Adam T. Sutton

Liable for Bloggers’ Claims

October 7th, 2009

The Federal Trade Commission on Monday published the final version of its Guides Concerning the Use of Endorsements and Testimonials in Advertising. These new rules will govern how companies can use consumer, expert and organizational endorsements to make claims about products.

There are many important updates, which become effective Dec. 1. MarketingSherpa is working on an article describing the changes that marketers need to know. In the meantime, I want to point out one change that should concern anyone who sends free products to bloggers to generate buzz.

If a blogger writes a positive review of a product that you sent free-of-charge, that post may be considered an “endorsement.” It depends on the value of the product and whether the blogger routinely receives such requests.

“If the blogger frequently receives products from manufacturers because he or she is known to have wide readership within a particular demographic group…the blogger’s statements are likely to be deemed to be ‘endorsements,’” according to the guidelines.

“Similarly, consumers who join word-of-mouth marketing programs that periodically provide them products to review publicly (as opposed to simply giving feedback to the advertiser) will also likely be viewed as giving sponsored messages.”

Now here’s the kicker: if the post is deemed an “endorsement” and the blogger writes false claims into the review, the blogger and the advertiser are liable for the misleading statements.

So if you, a phone manufacturer, send a free phone to a popular tech blogger who writes a positive review that the phone also makes a fantastic life raft — you are liable for that claim.

The guidelines suggest that advertisers who send free products to bloggers (directly or through a service) make sure that they provide guidance to ensure that the bloggers’ statements are truthful and substantiated.

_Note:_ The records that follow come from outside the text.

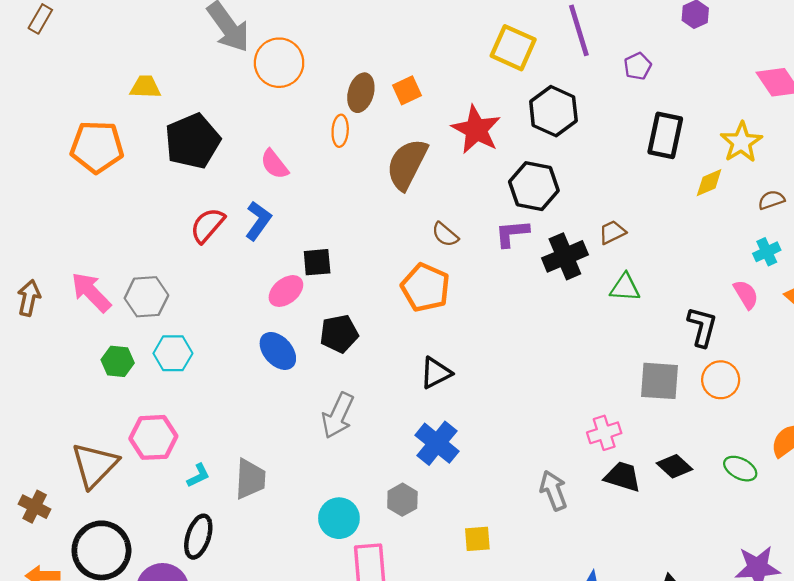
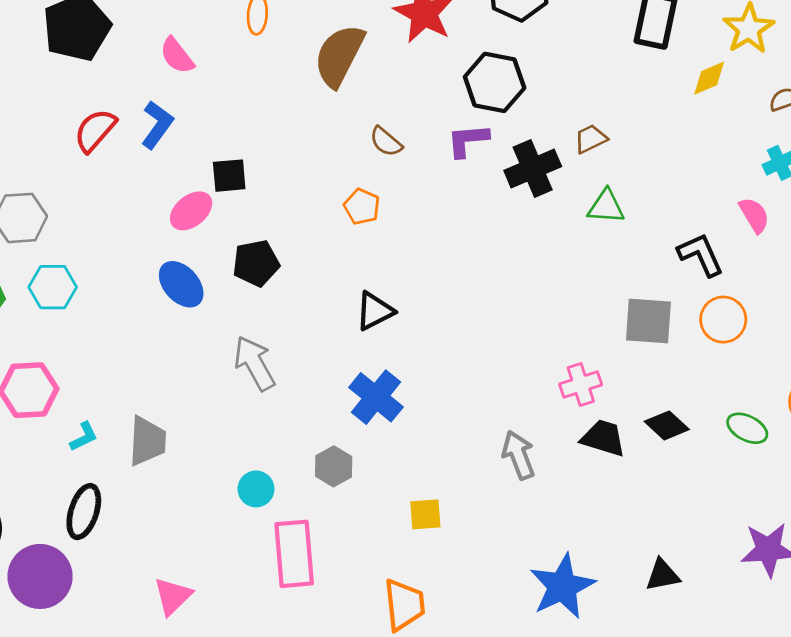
orange pentagon: (425, 288) -> (362, 207), size x0.6
black L-shape: (702, 327) -> (701, 255), turned -39
gray arrow: (338, 416) -> (255, 363), turned 126
cyan circle: (339, 518) -> (256, 489), size x0.7

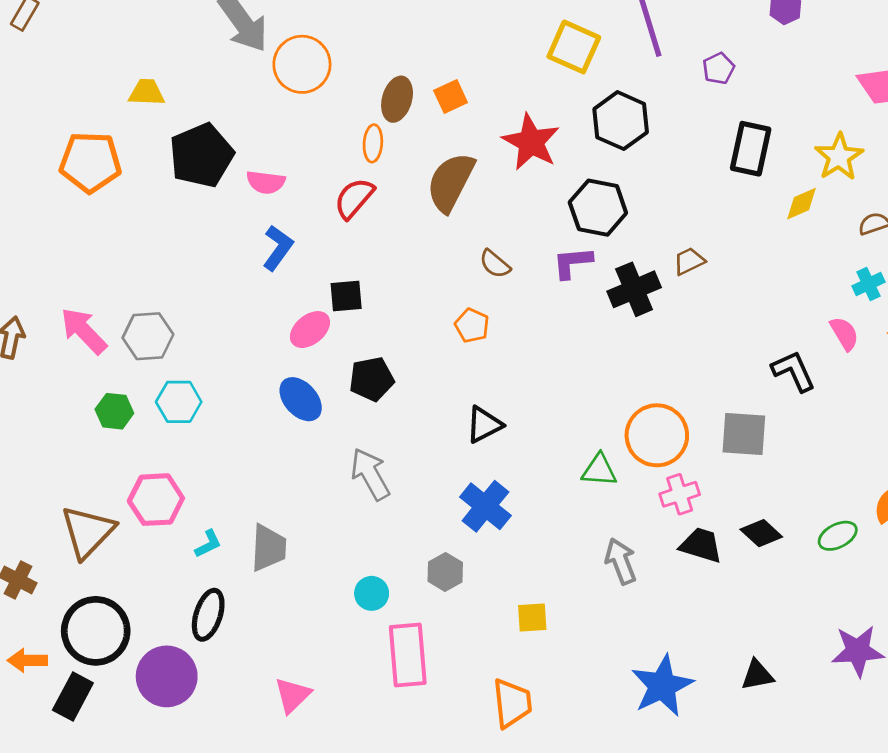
pink semicircle: (177, 56) -> (266, 182), moved, turned -45
red semicircle: (95, 130) -> (354, 198), moved
green triangle: (606, 207) -> (599, 470), moved
orange circle: (723, 320) -> (657, 435), moved, size x1.4
green ellipse: (747, 428) -> (838, 536), turned -54

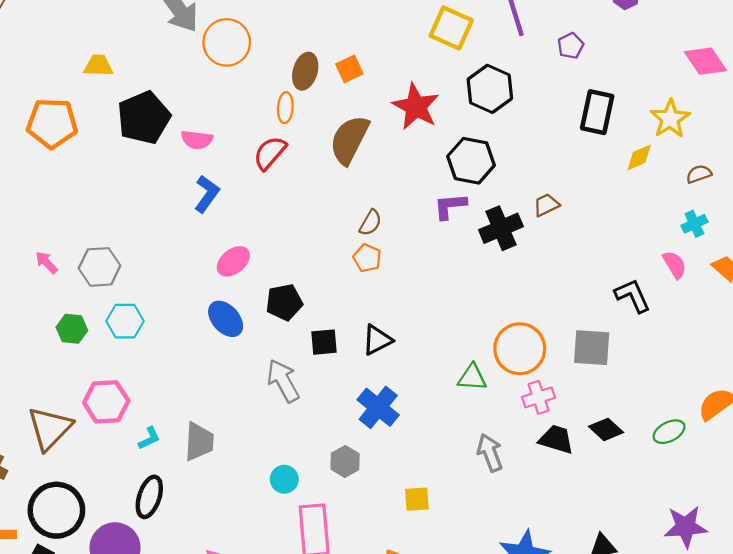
brown semicircle: (495, 264) -> (370, 223), moved, turned -100
black square: (346, 296) -> (324, 342), moved
pink arrow: (84, 331) -> (46, 262), size x0.6

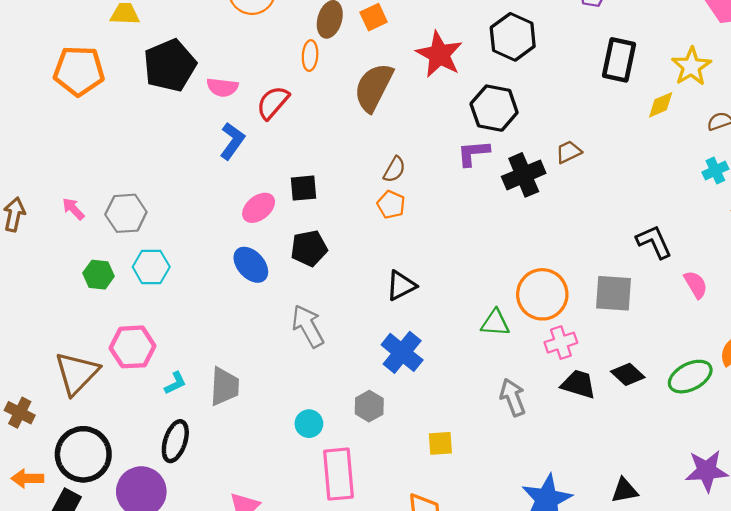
red semicircle: (270, 153) -> (273, 103), moved
pink semicircle: (675, 265) -> (696, 284), moved
black square: (324, 342) -> (303, 188), moved
green ellipse: (669, 432) -> (690, 377), size x1.4

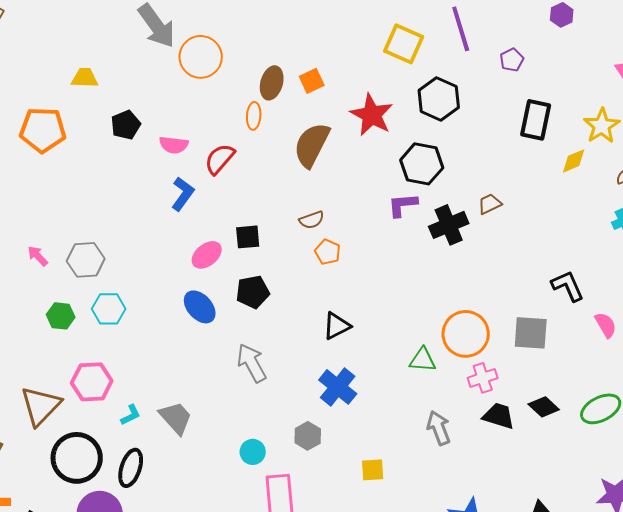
black pentagon: (170, 65) -> (126, 125), size x0.6
brown semicircle: (394, 169) -> (312, 220), moved, turned 40
gray trapezoid: (225, 386) -> (176, 418), turned -45
black circle: (83, 454) -> (77, 458), moved

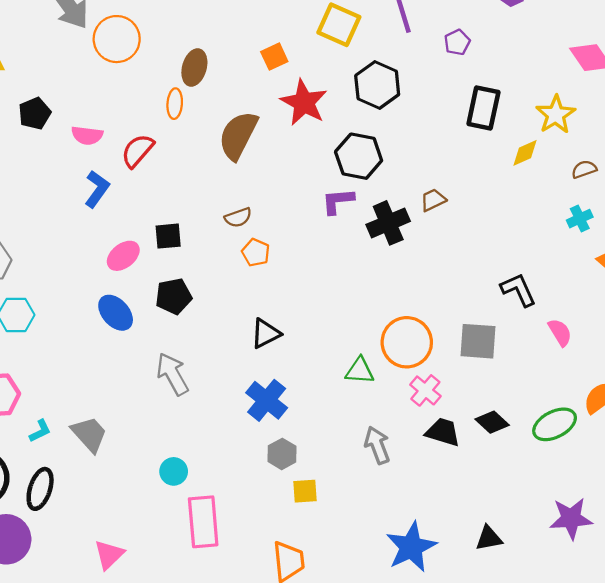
orange square: (312, 81) -> (274, 57), moved
pink cross: (483, 378) -> (425, 390), turned -32
gray hexagon: (308, 436) -> (282, 454), moved

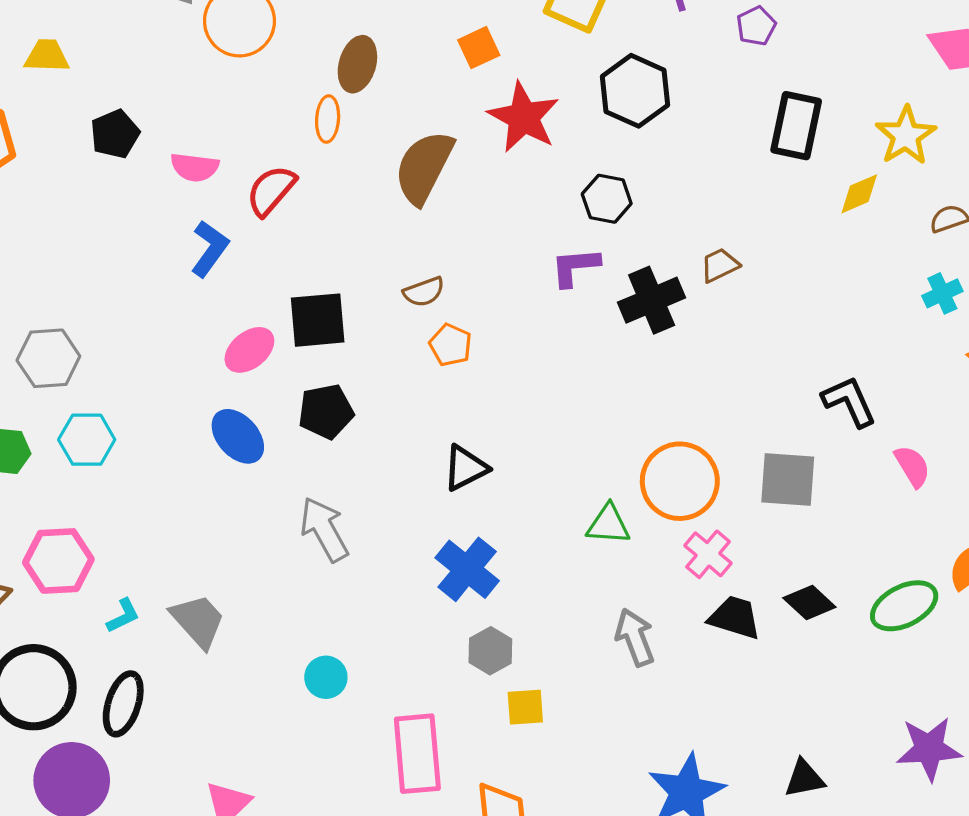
black hexagon: (359, 156) -> (607, 199), size x0.7
black square: (168, 236) -> (318, 320), size x1.4
pink rectangle: (203, 522) -> (417, 754), moved

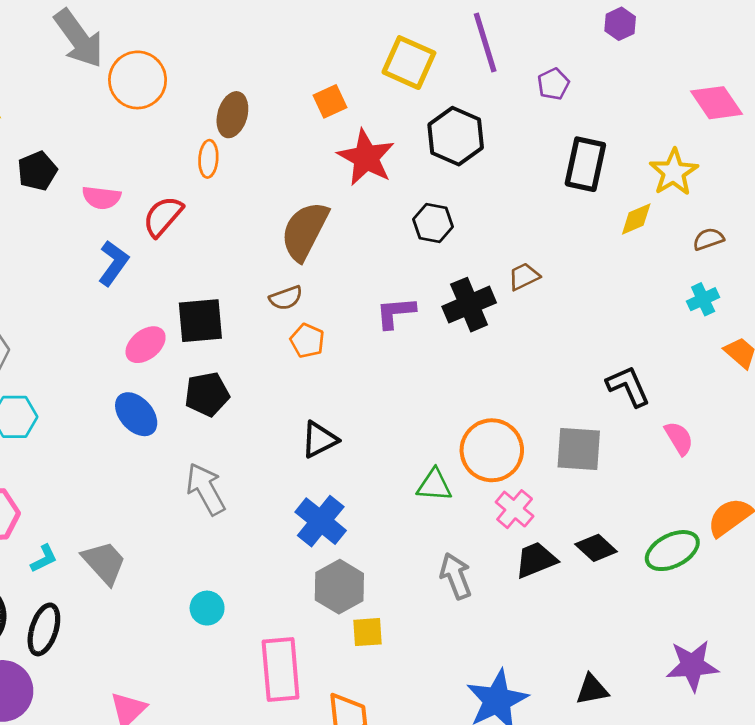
brown semicircle: (424, 167) -> (305, 231), moved
purple L-shape: (575, 267) -> (396, 313), moved
black trapezoid: (735, 617) -> (536, 560), turned -39
gray hexagon: (490, 651) -> (339, 587), size x1.4

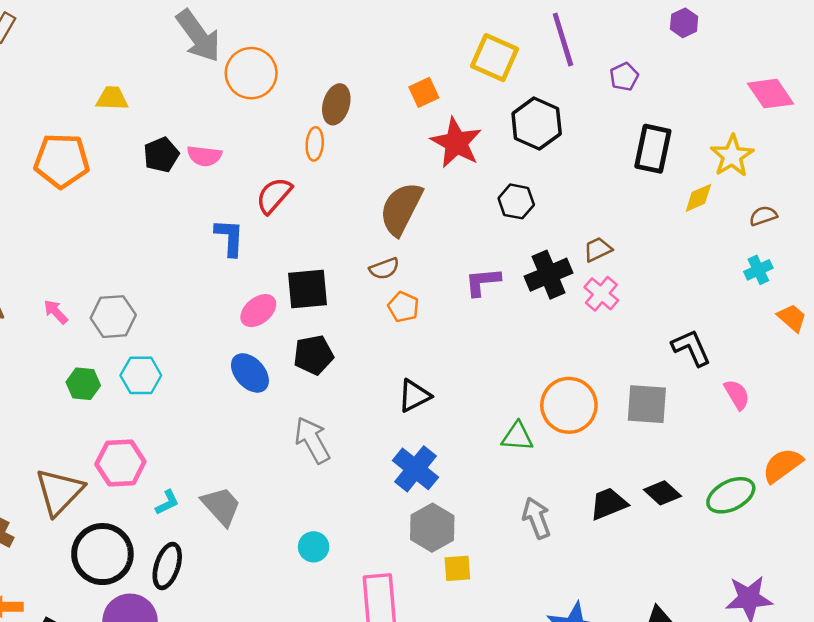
pink semicircle: (101, 198) -> (204, 156), moved
blue L-shape: (113, 263) -> (230, 237), turned -33
pink cross: (515, 509) -> (601, 294), moved

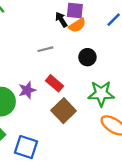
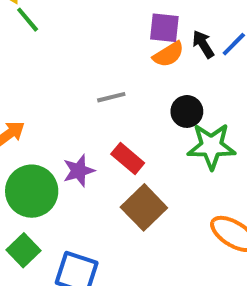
black arrow: (61, 20) -> (203, 44), moved
green star: (101, 94) -> (211, 146), moved

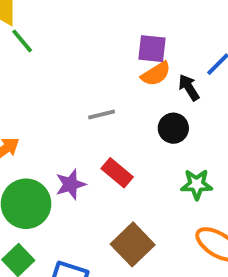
black arrow: (203, 44) -> (189, 87), moved
green star: (211, 146) -> (197, 184), moved, size x0.7
brown square: (144, 207) -> (133, 244), moved

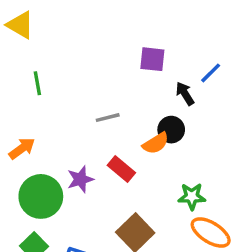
green line: (22, 41) -> (37, 83), moved, turned 30
orange semicircle: (156, 74) -> (156, 143), moved
green star: (197, 184) -> (192, 196), moved

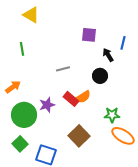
yellow triangle: (20, 25) -> (31, 15), moved
blue line: (211, 73) -> (123, 43), turned -32
orange semicircle: (156, 143) -> (83, 97), moved

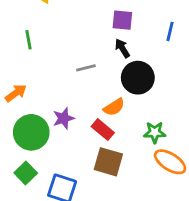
black arrow: (108, 55) -> (122, 48), moved
black circle: (100, 76) -> (138, 78), size x1.5
red rectangle: (71, 99) -> (103, 130), moved
brown square: (79, 136) -> (108, 162), turned -30

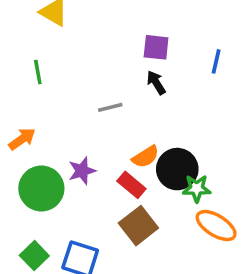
black circle: (138, 78) -> (177, 169), moved
brown square: (108, 162) -> (138, 226), turned 36
green square: (26, 173) -> (34, 256), moved

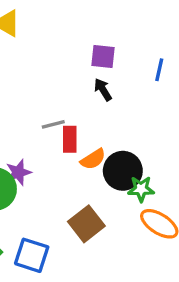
gray line: (110, 107) -> (53, 124), moved
purple star: (82, 171) -> (18, 172), moved
red rectangle: (131, 185) -> (70, 139), moved, turned 50

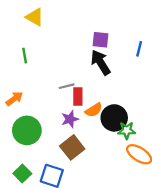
black arrow: (103, 90) -> (101, 62), size x1.6
purple star: (18, 172) -> (70, 119), moved
brown square: (86, 224) -> (72, 147), moved

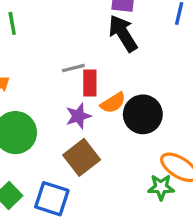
green star: (127, 130) -> (161, 187), moved

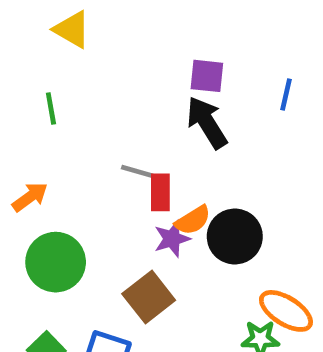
gray line: (73, 68) -> (137, 171), turned 30
purple star: (78, 116) -> (172, 239), moved

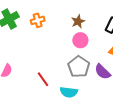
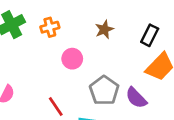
pink circle: (80, 40) -> (72, 59), moved

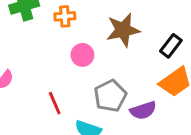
brown star: (104, 29) -> (123, 30), size x1.6
purple semicircle: (136, 98) -> (143, 110), turned -75

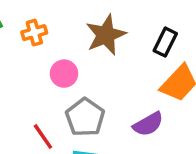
gray pentagon: (110, 96) -> (85, 117), moved

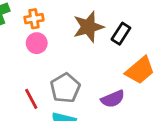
black rectangle: (165, 42) -> (121, 34), moved
pink circle: (64, 74) -> (37, 43), moved

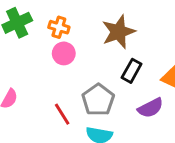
orange cross: (34, 19) -> (59, 27), turned 30
black rectangle: (121, 34) -> (132, 71), moved

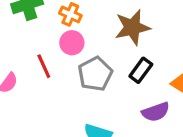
gray pentagon: (98, 100) -> (95, 74), moved
red line: (62, 114) -> (44, 66), moved

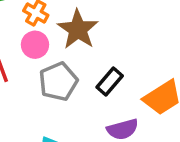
brown star: (132, 27) -> (78, 29), moved, turned -30

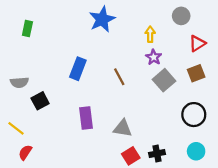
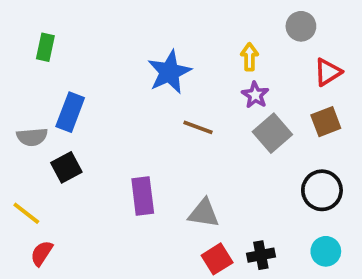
blue star: (102, 19) -> (169, 72), moved
blue rectangle: (78, 69) -> (70, 112), moved
brown line: (119, 77) -> (198, 127), turned -42

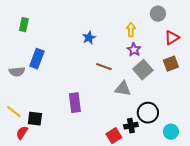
blue star: (169, 72) -> (89, 38), size x0.6
black square: (66, 167) -> (35, 119), moved, turned 35
black circle: (322, 190) -> (148, 113), moved
gray triangle: (204, 213) -> (123, 89), moved
black cross: (261, 255) -> (131, 126), moved

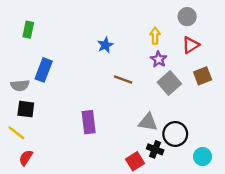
red triangle: (172, 38) -> (191, 45), moved
gray triangle: (123, 89) -> (148, 122), moved
black square: (35, 119) -> (26, 109), moved
black cross: (131, 126) -> (155, 149), turned 32

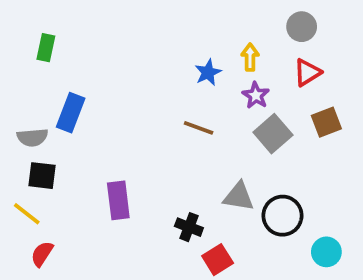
blue star: (105, 45) -> (208, 72), moved
purple rectangle: (89, 122) -> (118, 200), moved
black cross: (155, 149) -> (189, 227), moved

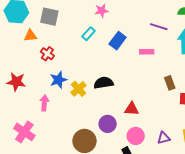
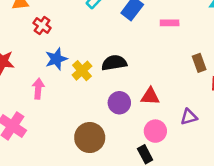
purple circle: (108, 124) -> (119, 103), moved
purple triangle: (164, 138) -> (189, 117), moved

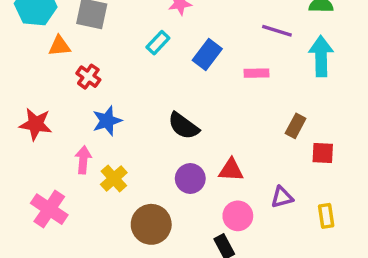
black semicircle: (114, 63) -> (183, 126), turned -135
brown rectangle: (199, 63) -> (296, 126), turned 48
yellow cross: (82, 71) -> (114, 178), moved

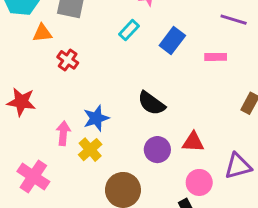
blue star: (107, 121) -> (96, 118), moved
purple triangle: (282, 197) -> (238, 166), size x1.4

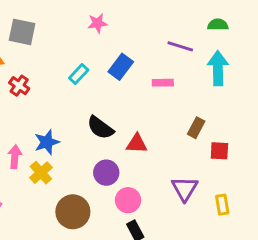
cyan rectangle: (129, 30) -> (79, 74), moved
red triangle: (193, 142) -> (137, 144), moved
purple triangle: (238, 166) -> (185, 189), turned -44
pink circle: (199, 182) -> (128, 200), moved

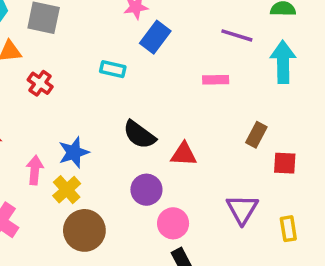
blue rectangle: (121, 67) -> (155, 37), moved
cyan rectangle: (79, 74) -> (113, 69), turned 60
brown circle: (73, 212) -> (84, 230), moved

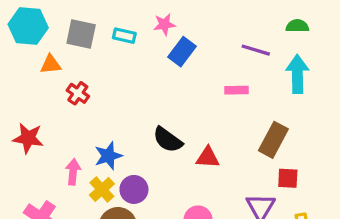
cyan rectangle: (113, 69) -> (124, 36), moved
brown rectangle: (256, 135) -> (273, 140), size x1.5
red square: (285, 163) -> (288, 178), moved
purple circle: (146, 190) -> (134, 189), moved

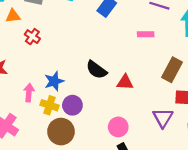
yellow cross: (102, 189) -> (50, 105), turned -30

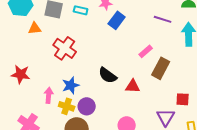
pink rectangle: (146, 34) -> (146, 51), moved, turned -40
red cross: (32, 37) -> (65, 48), moved, size x1.6
brown rectangle: (172, 70) -> (161, 68), moved

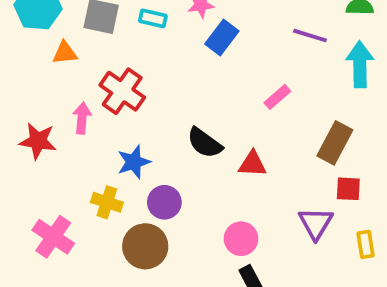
brown rectangle: (161, 68) -> (335, 143), moved
pink arrow: (49, 95) -> (82, 118), moved
yellow cross: (67, 106) -> (107, 202), moved

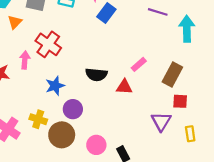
orange triangle: (65, 53) -> (15, 22), turned -40
pink rectangle: (277, 97) -> (139, 64), moved
black semicircle: (205, 143) -> (96, 75), turned -30
yellow cross: (107, 202) -> (38, 119), moved
pink circle: (241, 239) -> (96, 145), moved

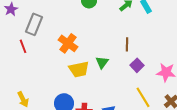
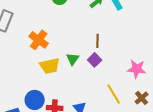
purple square: (137, 65) -> (95, 60), moved

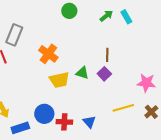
green triangle: (73, 59) -> (82, 73), turned -48
yellow line: (114, 94) -> (123, 108), turned -75

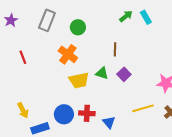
green circle: (69, 11) -> (78, 27), moved
gray rectangle: (14, 35) -> (47, 20), moved
brown line: (107, 55) -> (115, 49), moved
red cross: (64, 122) -> (87, 113), moved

“The advertiser should also monitor bloggers who are being paid to promote its products and take steps necessary to halt the continued publication of deceptive representations when they are discovered,” according to the guidelines.

So if you are sending out free products to bloggers, your job might be more difficult after Dec. 1. Stay tuned for more info as MarketingSherpa digs into the details.

Adam T. Sutton

About Adam T. Sutton

Adam T. Sutton, Senior Reporter, MarketingSherpa
Adam generates content for MarketingSherpa's Email and Inbound Marketing newsletters. His years of experience in interviewing marketers and conveying their insights has spanned topics such as search marketing, social media marketing, ecommerce, email and more. Adam previously powered the content behind MarketingSherpa's Search and Consumer-marketing newsletters and carries that experience into his new role. Today, in addition to writing articles, he contributes content to the MarketingExperiments and MarketingSherpa blogs, as well as MECLABS webinars, workshops and summits.

Prior to joining MarketingSherpa, Adam was the Managing Editor at the Mequoda group. There he created content and promotions for the company's daily email newsletter and managed its schedule.

Categories: Consumer Marketing, Marketing Law Tags: , , , , ,



  1. October 11th, 2009 at 14:31 | #1

    This regulation is over the top. Making advertisers monitor bloggers is nuts. Is this in perpetuity? What are the “steps necessary” to halt publication?